DOCUMENT EXCERPT:
# # # #

Muddy Run Pumped Storage Facility is a pumped-storage hydroelectric generation facility in Drumore Township, Pennsylvania, United States. Constructed by the Philadelphia Electric Company and completed in 1968, Muddy Run was the largest pumped-storage facility in the world. Muddy Run has a capacity of 1,071 megawatts. The facility is operated by the Susquehanna Electric Company, a subsidiary of Constellation Energy.

The facility's upper reservoir is the 1000 acre Muddy Run Reservoir, with a full pool elevation of over 500 ft, and a usable storage capacity of 1466 e6ft3. Muddy Run Reservoir was created by damming Muddy Run with a 4800 ft long, 250 ft high, rock-filled dam. The lower reservoir is the Conowingo Reservoir, created in the Susquehanna River by the Conowingo Dam, with a normal pool elevation of 109 ft. The power house uses excess grid capacity during off peak hours to pump water from the Conowingo Reservoir into the upper reservoir through four 25 ft diameter, 343 ft vertical shafts. During peak power demand periods, the water is allowed to flow back from the lake through the shafts to the eight turbines causing the pumps to act as generators.

# # # #

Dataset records
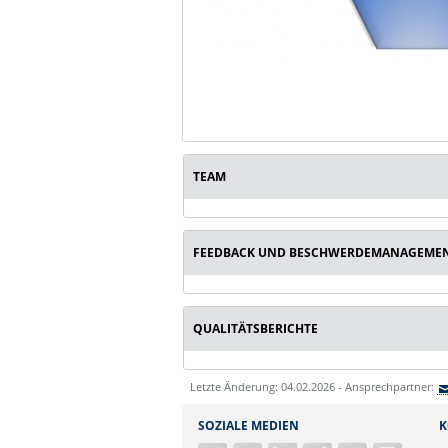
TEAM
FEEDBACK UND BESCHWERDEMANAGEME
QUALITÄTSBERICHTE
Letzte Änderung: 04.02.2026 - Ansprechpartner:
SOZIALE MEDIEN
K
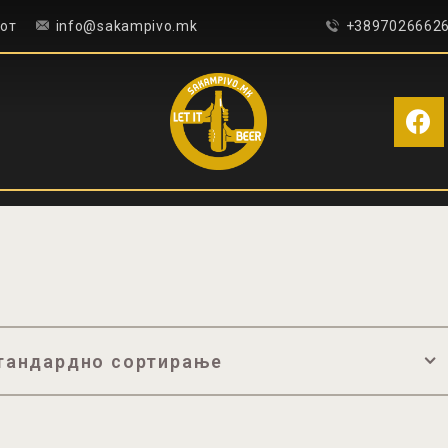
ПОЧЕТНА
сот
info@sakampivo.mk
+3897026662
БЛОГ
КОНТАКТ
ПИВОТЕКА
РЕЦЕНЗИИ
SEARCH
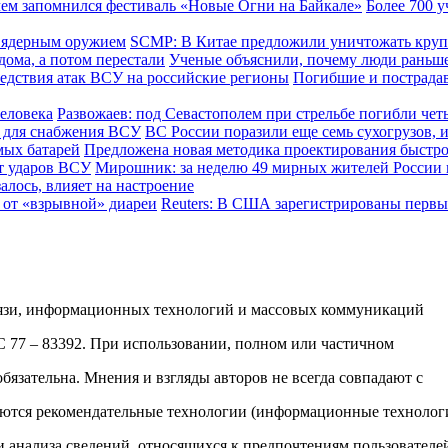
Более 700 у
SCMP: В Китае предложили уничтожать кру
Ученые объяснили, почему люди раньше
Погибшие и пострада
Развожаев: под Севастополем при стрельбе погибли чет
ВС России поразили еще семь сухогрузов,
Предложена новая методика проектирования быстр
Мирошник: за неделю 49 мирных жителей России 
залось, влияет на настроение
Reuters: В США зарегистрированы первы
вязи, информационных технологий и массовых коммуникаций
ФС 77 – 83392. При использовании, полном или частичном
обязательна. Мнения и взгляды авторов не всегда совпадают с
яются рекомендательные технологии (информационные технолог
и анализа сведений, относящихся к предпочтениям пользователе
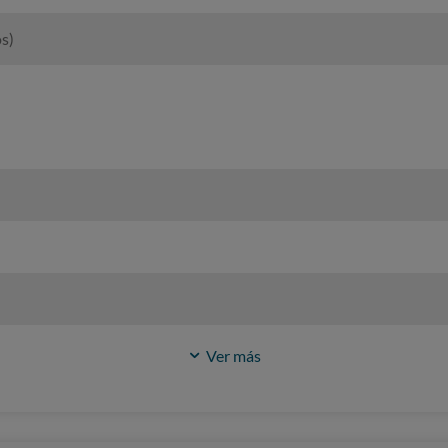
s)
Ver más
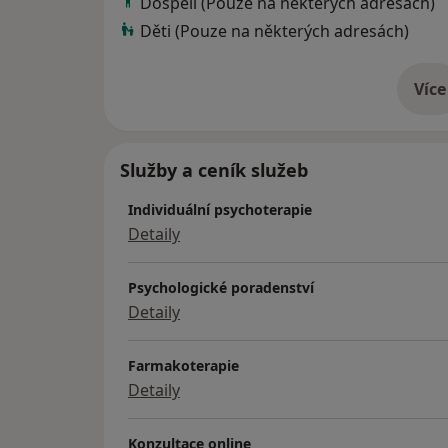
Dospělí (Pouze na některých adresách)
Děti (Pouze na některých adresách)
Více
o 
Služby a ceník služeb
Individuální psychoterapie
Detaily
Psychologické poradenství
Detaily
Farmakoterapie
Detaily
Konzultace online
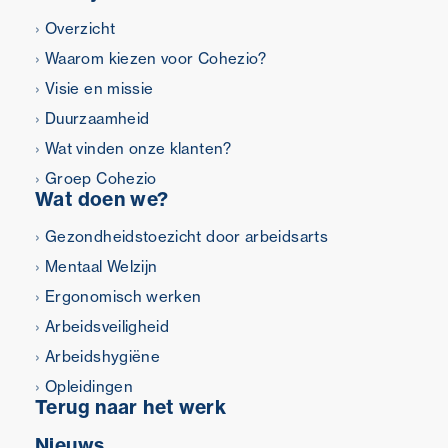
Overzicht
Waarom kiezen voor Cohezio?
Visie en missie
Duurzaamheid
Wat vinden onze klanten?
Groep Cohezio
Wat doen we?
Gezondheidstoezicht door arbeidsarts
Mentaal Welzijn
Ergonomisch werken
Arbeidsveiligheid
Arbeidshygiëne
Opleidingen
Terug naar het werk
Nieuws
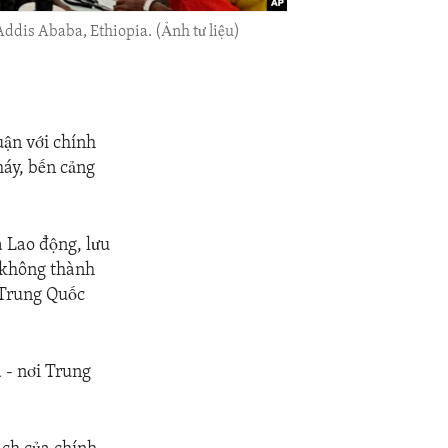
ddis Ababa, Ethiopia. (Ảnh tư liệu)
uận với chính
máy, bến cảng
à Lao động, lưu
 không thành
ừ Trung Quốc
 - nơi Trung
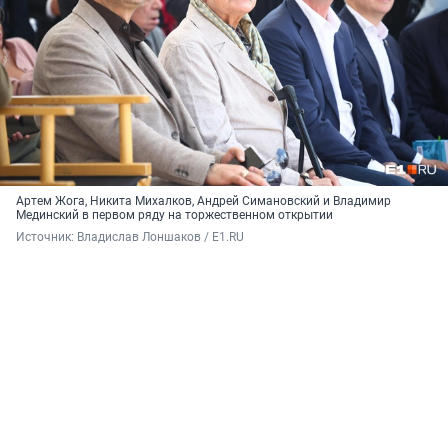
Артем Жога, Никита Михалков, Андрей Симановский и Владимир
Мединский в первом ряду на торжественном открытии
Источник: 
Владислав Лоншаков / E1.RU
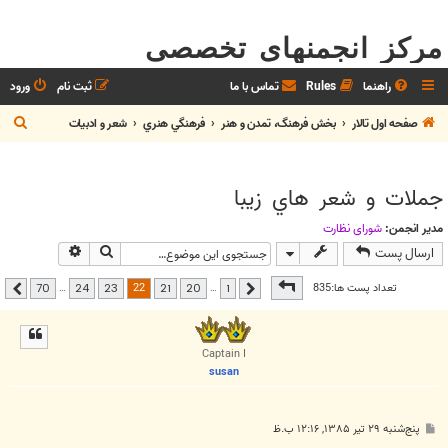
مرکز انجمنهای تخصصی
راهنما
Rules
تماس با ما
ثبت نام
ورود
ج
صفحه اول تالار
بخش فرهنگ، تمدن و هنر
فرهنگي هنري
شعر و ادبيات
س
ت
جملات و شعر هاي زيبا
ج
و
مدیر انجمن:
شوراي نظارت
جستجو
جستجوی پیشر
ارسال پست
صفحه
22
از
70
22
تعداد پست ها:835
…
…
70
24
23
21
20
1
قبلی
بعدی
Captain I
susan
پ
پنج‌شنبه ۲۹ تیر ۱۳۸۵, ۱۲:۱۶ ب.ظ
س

# # # #

WHAT YOU HAVE TO DO: Extend the passage on the Muddy Run Pumped Storage Facility, picking up after its final sentence.

RESPONSE AREA:
The Muddy Run electrical machinery was designed by the noted engineer Eugene C. Whitney of Westinghouse Electric Company, who designed the machinery for the Grand Coulee Dam #3 powerhouse. Whitney "was present when the machines were first to be started. The operator was reluctant to take the first step. Gene said, 'Call your boss.' The boss said, 'If Gene says to start the machines, start them.' So they did, and water rose from the lower Susquehanna River to the upper reservoir, 400 feet above".

The upper reservoir extends into Martic Township. The area around the upper reservoir is operated as a park, complementing the nearby Susquehannock State Park. Susquehannock State Park has an overlook trail with a good view of the Muddy Run facility.